EXERCISE INPUTS

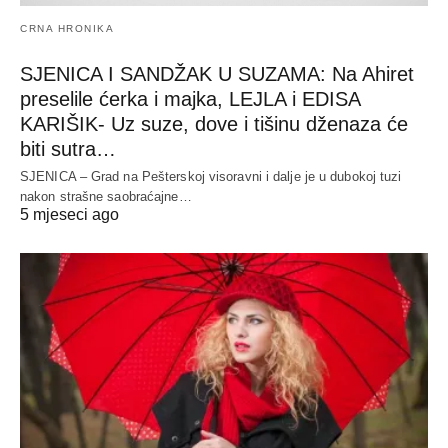
CRNA HRONIKA
SJENICA I SANDŽAK U SUZAMA: Na Ahiret
preselile ćerka i majka, LEJLA i EDISA
KARIŠIK- Uz suze, dove i tišinu dženaza će
biti sutra…
SJENICA – Grad na Pešterskoj visoravni i dalje je u dubokoj tuzi
nakon strašne saobraćajne…
5 mjeseci ago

JOB ITEM
Your answer must be the full listing, reproduced word for word, without its pictures.

ANSWER SPACE
CRNA HRONIKA
SJENICA I SANDŽAK U SUZAMA: Na Ahiret
preselile ćerka i majka, LEJLA i EDISA
KARIŠIK- Uz suze, dove i tišinu dženaza će
biti sutra…
SJENICA – Grad na Pešterskoj visoravni i dalje je u dubokoj tuzi
nakon strašne saobraćajne…
5 mjeseci ago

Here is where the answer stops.